Some young women have thought it clever to bear a child outside of marriage. That illusion soon fades. Teenage pregnancy brings only a harvest of regret, misery, self-depreciation, and unhappiness. It will not happen if there is a true understanding of values and the application of self-discipline on the part of both young men and young women.

You cannot afford to cheat in school or to shoplift or steal or do anything of the kind.

You cannot afford to do any of those things which do not square with the precepts, the teachings, the principles which the God of heaven has set down because of His love for you and His desire that your lives be rich and full and purposeful.

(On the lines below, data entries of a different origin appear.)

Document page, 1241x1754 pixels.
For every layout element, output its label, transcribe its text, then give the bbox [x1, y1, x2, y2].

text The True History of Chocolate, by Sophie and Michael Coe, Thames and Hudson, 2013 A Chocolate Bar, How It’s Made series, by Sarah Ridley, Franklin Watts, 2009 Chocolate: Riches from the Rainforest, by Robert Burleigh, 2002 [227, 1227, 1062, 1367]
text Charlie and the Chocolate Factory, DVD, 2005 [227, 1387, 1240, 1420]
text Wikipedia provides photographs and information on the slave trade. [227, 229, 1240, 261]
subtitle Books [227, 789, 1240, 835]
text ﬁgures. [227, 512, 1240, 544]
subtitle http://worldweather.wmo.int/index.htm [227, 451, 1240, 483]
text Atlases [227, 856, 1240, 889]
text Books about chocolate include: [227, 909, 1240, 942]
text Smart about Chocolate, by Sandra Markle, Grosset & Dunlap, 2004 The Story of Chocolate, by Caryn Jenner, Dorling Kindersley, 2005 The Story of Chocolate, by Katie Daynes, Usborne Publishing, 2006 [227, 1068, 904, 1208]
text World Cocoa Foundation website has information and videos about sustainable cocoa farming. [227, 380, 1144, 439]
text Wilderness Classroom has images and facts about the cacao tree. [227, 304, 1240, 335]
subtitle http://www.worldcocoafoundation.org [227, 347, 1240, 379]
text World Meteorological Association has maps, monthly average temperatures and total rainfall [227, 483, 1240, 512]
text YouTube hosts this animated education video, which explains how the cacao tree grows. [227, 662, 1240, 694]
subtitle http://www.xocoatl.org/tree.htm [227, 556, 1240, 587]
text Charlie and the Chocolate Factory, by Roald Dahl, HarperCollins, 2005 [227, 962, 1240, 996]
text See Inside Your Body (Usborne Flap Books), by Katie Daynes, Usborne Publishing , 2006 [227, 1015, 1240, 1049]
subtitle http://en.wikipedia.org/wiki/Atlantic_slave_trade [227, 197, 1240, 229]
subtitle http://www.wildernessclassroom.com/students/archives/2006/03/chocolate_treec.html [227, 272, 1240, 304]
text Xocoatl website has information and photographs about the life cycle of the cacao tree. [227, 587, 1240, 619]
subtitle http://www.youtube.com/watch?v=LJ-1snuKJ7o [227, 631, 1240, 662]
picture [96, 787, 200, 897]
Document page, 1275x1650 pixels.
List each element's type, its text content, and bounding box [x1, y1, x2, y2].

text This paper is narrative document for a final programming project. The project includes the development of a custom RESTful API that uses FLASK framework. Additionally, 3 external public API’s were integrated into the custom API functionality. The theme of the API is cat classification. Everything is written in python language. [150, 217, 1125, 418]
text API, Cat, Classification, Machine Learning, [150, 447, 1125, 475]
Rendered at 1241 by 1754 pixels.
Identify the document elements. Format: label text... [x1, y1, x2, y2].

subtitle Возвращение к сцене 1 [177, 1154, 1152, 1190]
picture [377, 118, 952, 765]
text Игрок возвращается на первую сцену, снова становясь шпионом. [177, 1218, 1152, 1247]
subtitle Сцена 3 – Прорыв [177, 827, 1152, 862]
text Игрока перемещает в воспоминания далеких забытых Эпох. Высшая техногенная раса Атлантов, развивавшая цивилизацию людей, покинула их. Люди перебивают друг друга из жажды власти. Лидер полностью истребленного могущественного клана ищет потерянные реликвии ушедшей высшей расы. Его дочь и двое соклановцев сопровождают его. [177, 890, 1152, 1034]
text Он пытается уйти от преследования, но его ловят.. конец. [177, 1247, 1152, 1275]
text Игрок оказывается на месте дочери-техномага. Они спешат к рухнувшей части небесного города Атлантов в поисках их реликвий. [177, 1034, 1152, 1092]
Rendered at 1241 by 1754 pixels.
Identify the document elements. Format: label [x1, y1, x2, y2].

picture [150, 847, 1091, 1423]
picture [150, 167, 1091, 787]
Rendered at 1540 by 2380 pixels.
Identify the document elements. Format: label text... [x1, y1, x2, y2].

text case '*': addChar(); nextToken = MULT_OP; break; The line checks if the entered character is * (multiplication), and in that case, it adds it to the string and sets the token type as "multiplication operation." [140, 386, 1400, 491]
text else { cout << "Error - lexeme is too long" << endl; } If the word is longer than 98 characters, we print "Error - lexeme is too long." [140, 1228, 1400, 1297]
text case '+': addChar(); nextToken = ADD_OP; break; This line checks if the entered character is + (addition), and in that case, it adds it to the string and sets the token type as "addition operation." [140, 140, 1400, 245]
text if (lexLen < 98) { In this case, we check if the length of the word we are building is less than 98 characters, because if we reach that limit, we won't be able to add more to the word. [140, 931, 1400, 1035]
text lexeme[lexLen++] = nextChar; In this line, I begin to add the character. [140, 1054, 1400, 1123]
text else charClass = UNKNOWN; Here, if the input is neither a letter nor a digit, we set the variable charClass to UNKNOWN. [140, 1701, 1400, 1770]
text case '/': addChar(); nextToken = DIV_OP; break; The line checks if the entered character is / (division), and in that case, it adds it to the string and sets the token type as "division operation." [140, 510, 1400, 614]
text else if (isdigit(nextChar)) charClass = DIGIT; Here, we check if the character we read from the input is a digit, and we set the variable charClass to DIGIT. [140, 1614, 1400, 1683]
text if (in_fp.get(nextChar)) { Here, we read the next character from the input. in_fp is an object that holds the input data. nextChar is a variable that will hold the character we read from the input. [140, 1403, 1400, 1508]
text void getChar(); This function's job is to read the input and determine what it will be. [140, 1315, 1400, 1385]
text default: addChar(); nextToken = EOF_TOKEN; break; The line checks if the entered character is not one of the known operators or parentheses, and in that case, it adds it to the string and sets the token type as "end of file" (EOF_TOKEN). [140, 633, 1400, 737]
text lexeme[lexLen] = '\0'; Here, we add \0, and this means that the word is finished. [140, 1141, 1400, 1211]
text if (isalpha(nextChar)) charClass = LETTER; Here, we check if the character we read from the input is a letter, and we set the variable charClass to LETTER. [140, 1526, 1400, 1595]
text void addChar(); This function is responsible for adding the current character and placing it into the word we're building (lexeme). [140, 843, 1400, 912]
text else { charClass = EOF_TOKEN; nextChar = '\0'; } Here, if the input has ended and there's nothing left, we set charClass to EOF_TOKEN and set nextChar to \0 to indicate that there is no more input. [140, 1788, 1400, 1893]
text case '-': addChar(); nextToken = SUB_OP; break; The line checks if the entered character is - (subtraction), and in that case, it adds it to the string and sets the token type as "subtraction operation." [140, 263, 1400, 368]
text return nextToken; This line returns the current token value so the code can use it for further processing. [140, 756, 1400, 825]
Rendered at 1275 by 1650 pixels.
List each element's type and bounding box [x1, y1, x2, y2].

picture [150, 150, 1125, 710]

Nor can you afford to idle away your time in long hours watching the frivolous and damaging programming of which much of television is comprised. There are better things for you to do. The world into which you will move will be terribly competitive. You need to increase your education, to refine your skills, to hone your abilities so that you may fill responsibilities of consequence in the society of which you will become a part.

And so I invite you, every one of you within the sound of my voice, to think for a moment upon why you are here under the divine plan of your Father in Heaven and of your tremendous potential to do good during the life that He has given you.

Please know that we love you. We appreciate you. We have confidence in you, knowing that it will only be a short time until you must take over the leadership of this church and of other great responsibilities which may be yours in the world in which you will live.

God bless you, I humbly pray, as I bear witness and testimony of these things in the name of Jesus Christ, amen.